Since 2002 the Cantagallo Estate has invested in buying of our own olive mill in order to obtain an High Quality Extravergin Olive Oil in order to allow a personalized press for each group of olives. Our experience and the newest machinery allow us to control both the timing and the temperature during all the working period, reducing the oxidation also in the difficult years we keep an High Quality Standard.
The olive yards of the Cantagallo Estate has over 5000 olive plants. Such as Leccino, Frantoio and Moraiolo make the Extra Virgin Olive Oil Laudemio Cantagallo.

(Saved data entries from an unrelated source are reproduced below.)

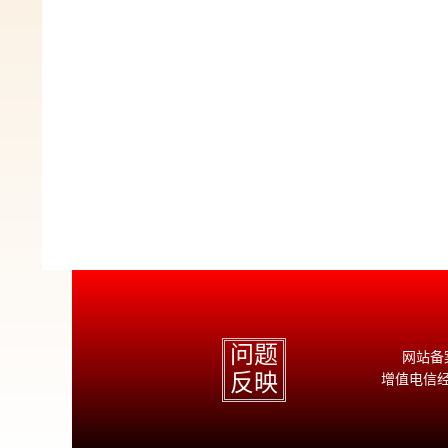
问题
网站备案
反映
增值电信经营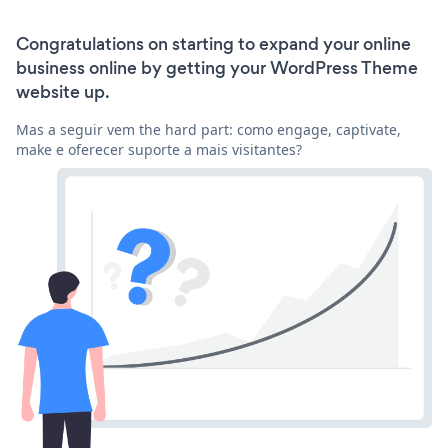
Congratulations on starting to expand your online
business online by getting your WordPress Theme
website up.
Mas a seguir vem the hard part: como engage, captivate,
make e oferecer suporte a mais visitantes?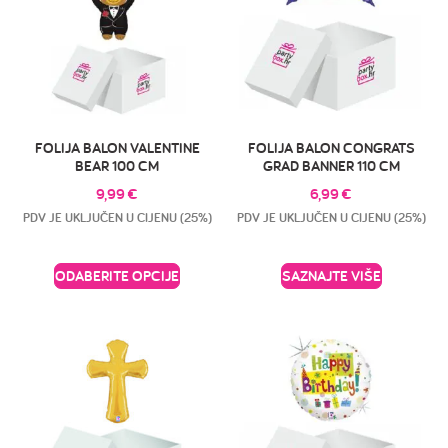
FOLIJA BALON VALENTINE
FOLIJA BALON CONGRATS
BEAR 100 CM
GRAD BANNER 110 CM
9,99
€
6,99
€
PDV JE UKLJUČEN U CIJENU (25%)
PDV JE UKLJUČEN U CIJENU (25%)
ODABERITE OPCIJE
SAZNAJTE VIŠE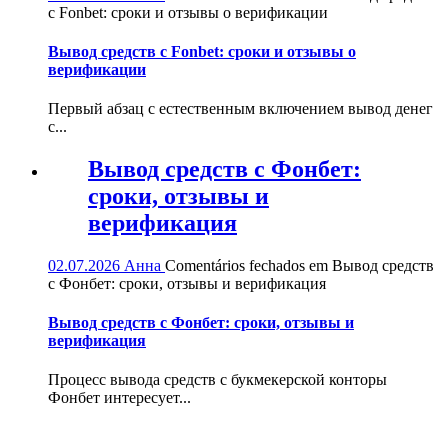
с Fonbet: сроки и отзывы о верификации
Вывод средств с Fonbet: сроки и отзывы о
верификации
Первый абзац с естественным включением вывод денег
с...
Вывод средств с Фонбет:
сроки, отзывы и
верификация
02.07.2026
Анна
Comentários fechados
em Вывод средств
с Фонбет: сроки, отзывы и верификация
Вывод средств с Фонбет: сроки, отзывы и
верификация
Процесс вывода средств с букмекерской конторы
Фонбет интересует...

The olive harvest is usually made between the last week of October and the first 20 days of November. Considering that we have our own olive mill it considerably reduces the time that elapses between the harvest and the pressing (after only 4 hours the olive starts to ferment) which helps the quality of the produced oil. All of the production process – starting from the cultivation to the harvest, the pressing the filtering and the bottling is made in the Estate.
At the end of the grapes picking all the process of wine making continues in the Cellars of Cantagallo Estate.
The space for the wine mellow is made in our barrique room with temperature and humidity control located in an old water tank. An old cellar has been equipped for wine making with low inoxidizable tanks, with a large section with temperature control and an implant for the micro oxygenation . The bottling plant is one of the best and it permits to bung a bottle under vacuum , and to wash the bottle and lay the label all on line. The wine refining in bottles is made in dark rooms with controlled temperature and the bottles are located in inoxidizable containers. The “Vinsantaia” is the place where the grapes are hung and the grapes can dry-out for the production of our Millarium Vinsanto of Chianti Montalbano Reserve.